→ **Instrucciones**:
- A) Según la noticia sobre la dimisión de los ministros ucranianos, ¿con los contratos de qué empresa se relacionan los sobornos?
- B) Indica si cada afirmación coincide con la noticia sobre la dimisión de los ministros ucranianos. Responde sí o no y cita las palabras de la noticia que lo deciden.
(i) El Parlamento de Ucrania ya aprobó formalmente las dimisiones.
(ii) Svitlana Grynchuk ocupaba el cargo de ministra de Energía.
(iii) Davyd tiene 24 años.
- C) Continúa la noticia sobre la dimisión de los ministros ucranianos a partir de su última frase.

→ **Fragmento proporcionado**:
☆ ☆ ☆ ☆ ☆ ☆ ☆

Ministros de Energía y Justicia de Ucrania dimiten tras ser salpicados por escándalo de corrupción
Las acusaciones se centran en sobornos relacionados con contratos de Energoatom, la empresa estatal nuclear y el mayor proveedor de electricidad del país
AFP
Zelenski dijo que tanto su ministro de Justicia, German Galushchenko, como su ministra de Energía, Svitlana Grynchuk, debían presentar su renuncia.
Los investigadores creen que el primero obtuvo “beneficios personales” de la trama corrupta cuando era titular de Energía.
Poco después, ambos presentaron sus cartas de renuncia, informó la primera ministra de Ucrania, Yulia Svyrydenko. El Parlamento de Ucrania aún debe aprobar formalmente las dimisiones.
Enemigos internos
La gente “recauda todo el dinero posible para ayudar al ejército y ellos se lo guardan en sus sótanos”, reaccionó Davyd, un creador de contenidos de 24 años, a AFP.

☆ ☆ ☆ ☆ ☆ ☆ ☆

→ **Material proporcionado**:

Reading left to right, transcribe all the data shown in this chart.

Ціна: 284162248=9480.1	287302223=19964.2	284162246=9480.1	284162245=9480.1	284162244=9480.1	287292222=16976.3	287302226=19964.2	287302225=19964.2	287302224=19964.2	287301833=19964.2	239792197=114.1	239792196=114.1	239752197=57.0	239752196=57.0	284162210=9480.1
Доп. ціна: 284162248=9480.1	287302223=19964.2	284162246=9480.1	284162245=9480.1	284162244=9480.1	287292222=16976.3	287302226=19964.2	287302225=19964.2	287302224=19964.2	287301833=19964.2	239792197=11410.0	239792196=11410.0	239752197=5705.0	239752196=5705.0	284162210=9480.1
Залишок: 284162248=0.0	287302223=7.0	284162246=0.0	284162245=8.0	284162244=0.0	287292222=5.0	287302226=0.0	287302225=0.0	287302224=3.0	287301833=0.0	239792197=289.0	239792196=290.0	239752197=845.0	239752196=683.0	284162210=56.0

☆ ☆ ☆ ☆ ☆ ☆ ☆

→ **Respuestas**:
- A) Con los de Energoatom, la empresa estatal nuclear y el mayor proveedor de electricidad del país.

- B)
(i) No: "El Parlamento de Ucrania aún debe aprobar formalmente las dimisiones."
(ii) Sí: "su ministra de Energía, Svitlana Grynchuk"
(iii) Sí: "un creador de contenidos de 24 años"

- C)
“¿Por qué hacen esto?”, se preguntó el joven, que prefirió no dar su apellido y expresó su preocupación por cómo afectará el escándalo a los apoyos de Kiev dentro de la UE.
Olena Boikova, de 57 años, dijo a su vez que sentía “indignación” por el caso. También calificó a los implicados de “enemigos internos”.
Los investigadores afirman que la trama de corrupción fue ideada por Timur Mindich, copropietario de la productora audiovisual Kvartal 95, fundada por Zelenski cuando era comediante antes de entrar en política.
Mindich huyó del país poco antes de que se hicieran públicas las acusaciones el lunes, informó el servicio de fronteras del Estado.
El mandatario ucraniano no hizo comentarios sobre su papel en la trama, pero la primera ministra dijo que le estaba imponiendo sanciones personales junto a otro empresario acusado, Oleksandr Tsukerman.
El escándalo supone una prueba importante para Zelenski, quien se enfrenta a acusaciones de centralizar el poder y silenciar a los críticos tras la invasión rusa de febrero de 2022.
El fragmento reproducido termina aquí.